In the case of Rodrico McLeod's death, there are many unanswered questions. But as Peoria County Coroner Jamie Harwood explains, not treating his lethal case of bacterial meningitis could have been simply a case of too little information.

"You can present to the emergency department with a headache and dizziness, but that doesn't necessarily mean they're going to do blood work or a C-T scan," explains Harwood. "It's really a whole picture that needs to be put together."

McLeod's family mentioned that late Sunday night, he awoke to a powerful headache, one of the biggest symptoms of meningitis. A headache bad enough to prompt a call for an ambulance.

The Illinois Department of Public Health says that some of Meningitis' other symptoms include sensitivity to light, dizziness, and difficulty concentrating - all things that McLeod reportedly experienced, but all things that also fall into the symptoms for many other illnesses - which is why, after he was taken to Peoria County Jail, no one was tipped off about how sick he really was.

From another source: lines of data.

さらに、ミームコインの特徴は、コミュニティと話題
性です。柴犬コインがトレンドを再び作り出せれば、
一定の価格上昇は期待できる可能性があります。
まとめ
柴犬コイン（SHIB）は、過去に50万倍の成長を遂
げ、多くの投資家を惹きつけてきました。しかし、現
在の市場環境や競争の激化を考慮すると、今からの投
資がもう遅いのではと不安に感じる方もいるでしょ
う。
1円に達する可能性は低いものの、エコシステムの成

"...it would've been very difficult for anyone to tell by looking through the glass, doing their checks that they're supposed to be doing, whether anything was typically wrong with him," says Harwood.

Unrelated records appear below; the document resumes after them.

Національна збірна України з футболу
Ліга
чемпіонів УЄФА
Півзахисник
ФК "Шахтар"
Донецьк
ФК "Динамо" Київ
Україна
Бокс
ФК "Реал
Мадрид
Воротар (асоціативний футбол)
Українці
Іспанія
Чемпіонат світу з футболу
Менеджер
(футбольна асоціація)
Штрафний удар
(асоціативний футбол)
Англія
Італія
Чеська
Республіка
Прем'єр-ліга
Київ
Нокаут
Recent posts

To McLeod's family, that isn't enough. They want to pursue legal action against Unity Point Health Methodist for what McLeod's sister, Sandra Bailey, calls 'negligence.'

"I want the hospital to be sued for neglect for my brother," she says. 

This evening, Unity Point Health Methodist sent us the following written statement:

"We offer our deepest condolences to the family. When concerns are raised about our care, we take them very seriously. We are always reviewing the care we provide to assure it meets our high standards."

McLeod's family is planning a second protest and vigil outside of the hospital tomorrow evening. For now, they're making and selling home-cooked dinners to try and raise money for his funeral costs. No service plans have been announced.